> WHAT IS NEEDED
Transcribe the portion of the cicada forum thread that runs from "I love hearing" up to and including "shells ), though...".

Man becomes ill after eating cicadas...


----------



## nixgeek (May 23, 2004)

Why???  Just...why??....

I haven't seen them in forever, but I remember they were ugly and noisy.  This was when I used to live in Long Island.  I haven't seen many of them in Miami (my current place of residence), but I still remember how much I hated them...


----------



## brianleahy (May 23, 2004)

I guess sauteeing is ONE way to silence them...


----------



## markceltic (May 23, 2004)

brianleahy said:
			
		

> I guess sauteeing is ONE way to silence them...


There should be a smilie for a person gagging on here, yuk yuk!


----------



## Giaguara (May 23, 2004)

markceltic said:
			
		

> There should be a smilie for a person gagging on here, yuk yuk!



how about 
	

	
	
		
		

		
		
	


	




?


----------



## markceltic (May 23, 2004)

Oh that's hilarious!


----------



## Orbit (May 23, 2004)

We get them all the time here in summer 
They are so loud


----------



## ora (May 24, 2004)

Good article about the cicadas in Nature, available at http://www.nature.com/nsu/040510/040510-11.html.
I love hearing the cicadas in Europe, its one of the sounds of summer for me, but i guess there it is more of a constant low-level thing than the horde that seems to hit the US every 17 (or 13) years.


----------



## Darkshadow (May 27, 2004)

Down in Corpus Christi (TX) where I used to live, we got them every year.  I used to go pick the shells up when I was a kid, too.  Used to hang them on my shirt. 

I never tried to eat them (the bugs, not the shells ), though...

I haven't really paid attention here in Delaware, though.  I think there are usually _some_ of them around, but there's _a lot_ of them every 17 years or something like that.


----------



## mdnky (May 27, 2004)

http://www.cicadaville.com/


----------



## pds (May 28, 2004)

lol

sign of the times?

> EXTRACTED DATA
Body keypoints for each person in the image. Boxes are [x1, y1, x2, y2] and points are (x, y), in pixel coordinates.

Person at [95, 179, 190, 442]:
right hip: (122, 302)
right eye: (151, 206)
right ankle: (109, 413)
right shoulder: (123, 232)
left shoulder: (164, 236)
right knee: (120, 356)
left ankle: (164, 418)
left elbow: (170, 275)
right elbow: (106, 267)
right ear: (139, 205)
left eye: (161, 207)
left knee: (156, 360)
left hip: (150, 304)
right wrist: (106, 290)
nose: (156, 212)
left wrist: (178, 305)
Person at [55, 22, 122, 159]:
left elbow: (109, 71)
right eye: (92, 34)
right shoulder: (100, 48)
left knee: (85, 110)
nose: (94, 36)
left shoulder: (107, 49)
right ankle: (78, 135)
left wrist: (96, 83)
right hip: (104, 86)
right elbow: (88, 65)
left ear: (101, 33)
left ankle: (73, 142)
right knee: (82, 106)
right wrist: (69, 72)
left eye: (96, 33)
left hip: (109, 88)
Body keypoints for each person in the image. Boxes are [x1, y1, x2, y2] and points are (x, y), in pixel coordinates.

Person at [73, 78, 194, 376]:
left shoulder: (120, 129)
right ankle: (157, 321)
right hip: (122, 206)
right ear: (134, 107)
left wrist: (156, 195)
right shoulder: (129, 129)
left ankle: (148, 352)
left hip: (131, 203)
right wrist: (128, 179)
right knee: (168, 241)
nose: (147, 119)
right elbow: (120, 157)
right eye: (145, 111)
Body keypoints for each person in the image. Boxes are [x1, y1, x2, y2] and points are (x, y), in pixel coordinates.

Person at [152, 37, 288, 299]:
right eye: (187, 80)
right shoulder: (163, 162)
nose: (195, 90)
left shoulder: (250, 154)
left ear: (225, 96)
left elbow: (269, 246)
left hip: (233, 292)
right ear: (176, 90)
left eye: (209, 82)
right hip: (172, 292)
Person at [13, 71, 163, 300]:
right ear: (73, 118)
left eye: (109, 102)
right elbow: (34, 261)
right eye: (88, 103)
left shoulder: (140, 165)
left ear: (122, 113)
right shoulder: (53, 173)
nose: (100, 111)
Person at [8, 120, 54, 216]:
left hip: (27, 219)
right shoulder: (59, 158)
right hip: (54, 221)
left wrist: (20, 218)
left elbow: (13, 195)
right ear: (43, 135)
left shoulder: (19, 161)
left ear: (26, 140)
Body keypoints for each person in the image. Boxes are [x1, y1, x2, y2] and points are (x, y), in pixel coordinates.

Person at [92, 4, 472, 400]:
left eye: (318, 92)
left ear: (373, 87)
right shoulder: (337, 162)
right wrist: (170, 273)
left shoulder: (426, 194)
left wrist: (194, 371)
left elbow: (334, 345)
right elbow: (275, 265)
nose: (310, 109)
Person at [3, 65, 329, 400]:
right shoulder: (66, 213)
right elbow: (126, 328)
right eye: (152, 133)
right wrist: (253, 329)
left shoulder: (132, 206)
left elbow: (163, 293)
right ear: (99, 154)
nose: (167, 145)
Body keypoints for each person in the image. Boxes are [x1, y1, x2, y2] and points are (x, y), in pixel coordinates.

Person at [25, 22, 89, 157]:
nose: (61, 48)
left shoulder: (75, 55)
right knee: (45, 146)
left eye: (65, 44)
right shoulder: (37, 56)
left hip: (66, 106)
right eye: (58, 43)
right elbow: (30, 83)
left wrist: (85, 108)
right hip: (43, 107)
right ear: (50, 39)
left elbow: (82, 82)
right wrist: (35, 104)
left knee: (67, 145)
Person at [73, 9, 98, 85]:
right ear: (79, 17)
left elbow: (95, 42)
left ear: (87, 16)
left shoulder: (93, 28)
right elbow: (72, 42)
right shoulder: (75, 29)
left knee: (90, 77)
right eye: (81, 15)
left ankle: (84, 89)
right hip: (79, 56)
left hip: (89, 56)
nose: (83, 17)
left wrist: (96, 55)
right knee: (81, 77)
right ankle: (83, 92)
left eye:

> RESULT OF THE TASK
I love hearing the cicadas in Europe, its one of the sounds of summer for me, but i guess there it is more of a constant low-level thing than the horde that seems to hit the US every 17 (or 13) years.


----------



## Darkshadow (May 27, 2004)

Down in Corpus Christi (TX) where I used to live, we got them every year.  I used to go pick the shells up when I was a kid, too.  Used to hang them on my shirt. 

I never tried to eat them (the bugs, not the shells ), though...